Zwischen den fünf entwickelt sich eine Freundschaft, in die auch der Cousin von Travis, Jubal, mit einbezogen wird. Bei diesem handelt es sich um einen geistig teilweise zurückgebliebenen, doch gleichzeitig auch hochintelligentes Genie. Eine seiner vielen Erfindungen, der sogenannte Drücker, ermöglicht es ein Kraftfeld zu erschaffen, ohne irgendeine Art von Energieaufwand. Gleichzeitig erzeugt diese Erfindung auch bei langsamer Auflösung des Feldes jede Menge Energie. Genügend, um ein Raumschiff zu betreiben. Was auch dringend notwendig ist. Denn aktuell befinden sich die USA und China in einem Wettlauf zum Mars, den letzteres Land eindeutig zu gewinnen scheint. Und dagegen muss etwas getan werden.
Was John Varley mit seinem "Roten Donner" schreibt erinnert ein wenig an die Jugend-Romane eines Robert A. Heinleins. Der Ton ist locker und die Geschichte nimmt sich selbst nicht so ganz ernst, was man beispielsweise an solchen Momenten merkt, in denen Mannys Mutter einem Drogendealer ihre Treffsicherheit unter Beweis stellt. Doch gleichzeitig gibt es auch Momente in der Erzählung, die etwas düster sind.

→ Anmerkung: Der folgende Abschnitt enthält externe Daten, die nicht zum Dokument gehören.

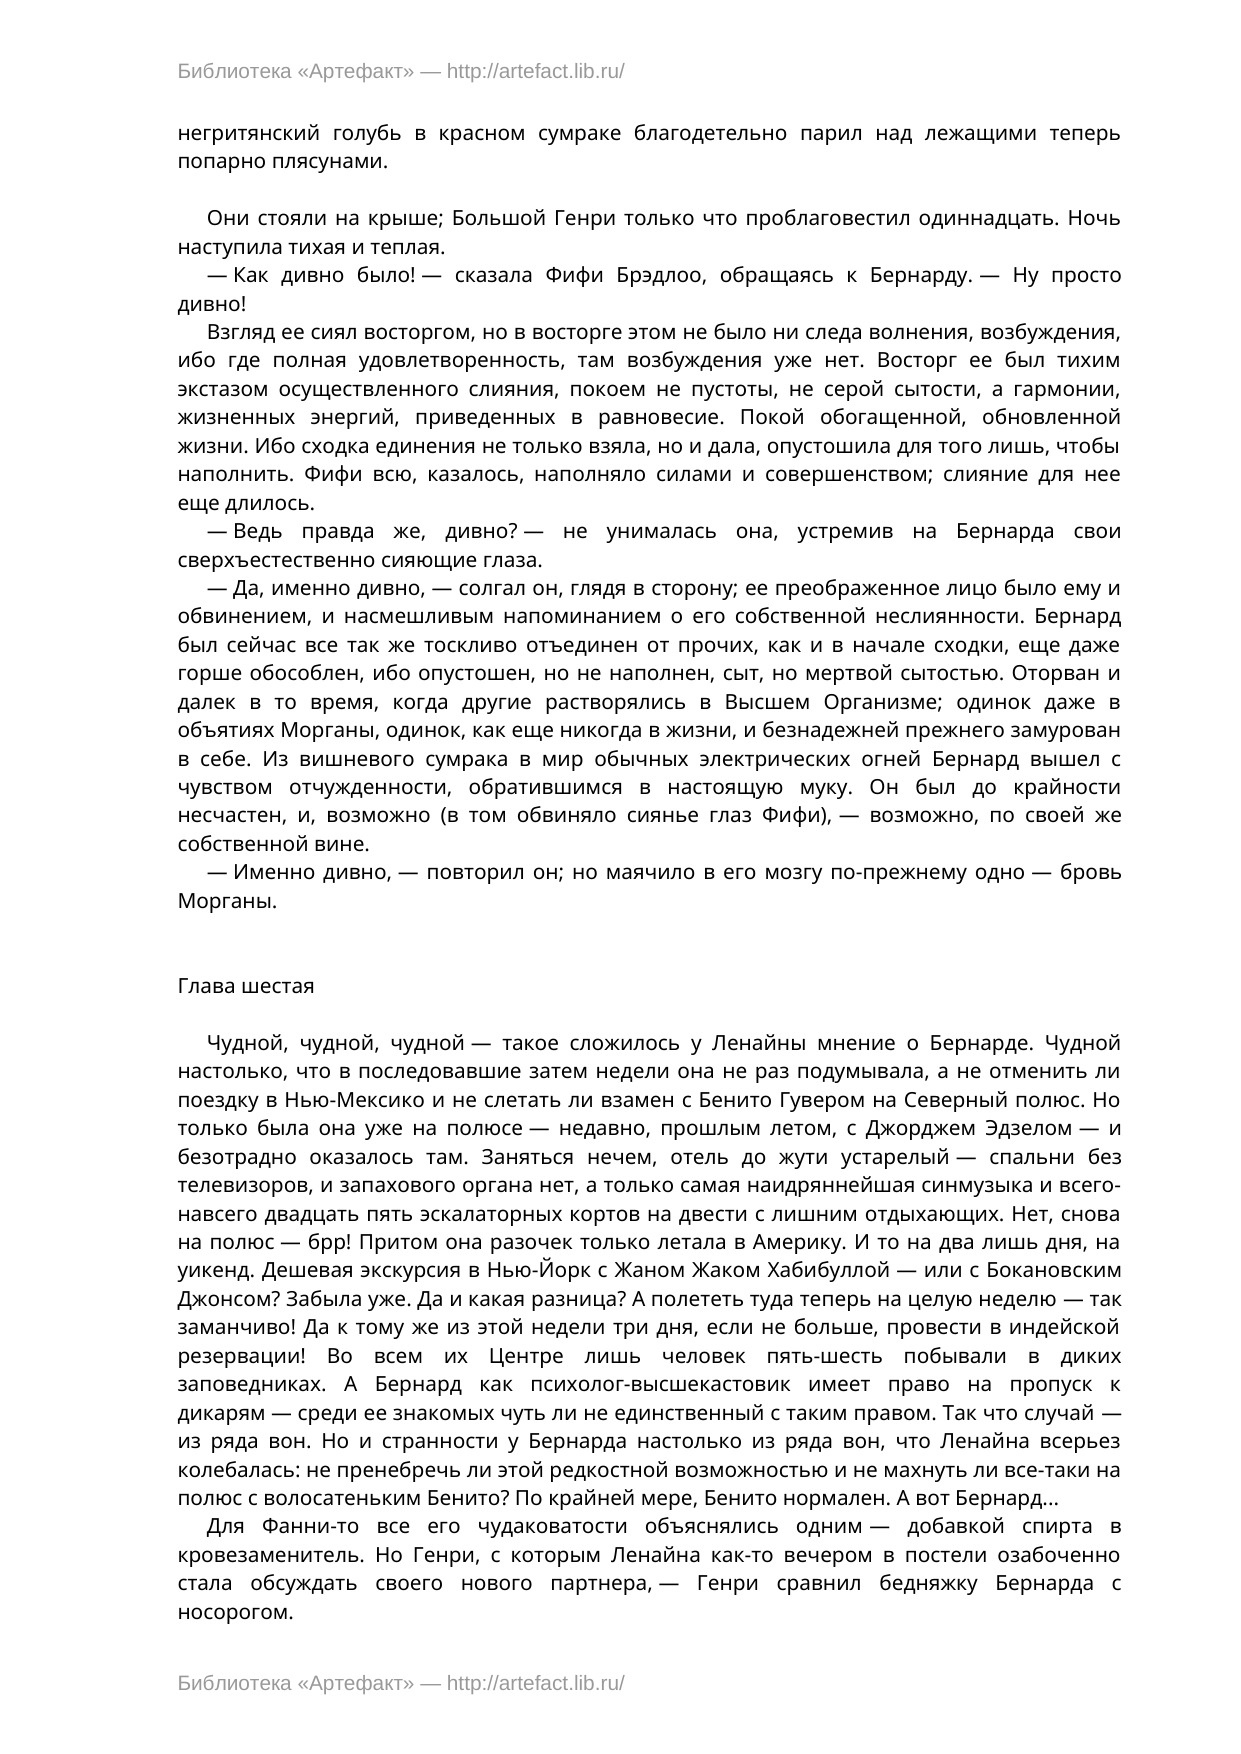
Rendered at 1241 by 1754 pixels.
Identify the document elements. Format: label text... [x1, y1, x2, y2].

So hat jeder der Protagonisten sein eigenes Päckchen an bitteren Vergangenheitserfahrungen zu tragen, lässt sich jedoch davon nicht beeinflussen.
Und auch, wenn die Ausgangssituation der Geschichte gefährlich nach dumpfem Patriotismus klingt, vermeidet der Autor geschickt eine allzu plumpe Schwarz/Weiß-Zeichnung. Als man nämlich den Chinesen begegnet, werden sie als durchaus vernünftige und real wirkende Personen beschrieben. Sehr gute Leistung des Autoren.
Man sollte diesen Roman nicht auf seine Glaubwürdigkeit abklopfen, weil sonst so einiges an Lese-Spass verloren geht. Dinge, wie die Tatsache, dass es einer Gruppe aus Teenagern und einem Astronauten möglich ist, ein Raumschiff zu bauen, mit dem sie zum Mars kommen und außerdem nebenbei auch noch eine Art Astronauten-Training durchlaufen, wirken vielleicht nicht real. Doch sie erzeugen einen gewissen Charme, der dem Roman doch sehr gut steht.
Doch auch die Protagonisten können überzeugen. Jeder von ihnen ist auf seine Art und Weise unverwechselbar und wird dem Leser auf Anhieb sympathisch.
Besonders bei Jubal, dem Genie, dessen Erfindung des "Drückers" überhaupt erst der Auslöser des Ganzen ist, macht sich dies bemerkbar. Er, der von seinem Vater brutal misshandelt wurde, hat so seine diversen Macken, wie beispielsweise das Rudern gehen, wenn ihn etwas beschäftigt. Doch erstaunlicherweise schafft es John Varley bei ihm nicht auf die Mitleidsdrüse zu drücken, sondern ihn wie eine gewöhnliche Figur, wenn auch mit einigen merkwürdigen Angewohnheiten zu präsentieren.
Ebenso ist auch Travis Broussard eine sympathischer Figur. Der Alkoholiker blüht auf, als es daran geht, ein Vehikel zu bauen, mit dem man zum Mars kommt, und seine unerfahrene Crew zu trainieren. Es tut ihm gut, endlich wieder Verantwortung zu übernehmen, da er sich so den Sünden seiner Vergangenheit stellen kann und daraus die entsprechenden Konsequenzen zieht.
Und natürlich sind auch die anderen Figuren sehr gelungen geschrieben. Sei es die Liebe zwischen Manny und Kelly, sie die Tochter eines reichen Automobilhändlers, er der Sohn eines toten Vaters und einer Mutter, die gerade so ihr Hotel am Laufen halten kann, oder Alicia, eine strikte Vegetarierin und Anti-Alkoholikerin, die die gute Seele des Teams ist. All dies trägt dazu bei, dass der Roman einen rundum gelungenen Eindruck macht.
Fazit:
John Varleys "Roter Donner" ist ein Roman im Geiste von Robert A. Heinlein. Das Buch beeindruckt durch einen sehr lockeren Ton, vermischt mit einigen wenigen ersten Momenten. Auch gefällt es, dass der Autor auf eine allzu plumpe patriotische Darstellung verzichtet. Ebenso wirken auch die diversen Figuren sehr realistisch und nachvollziehbar. Alles in Allem ist der Roman ein absolutes Must-Have mindestens für jeden Science-Fiction-Fan!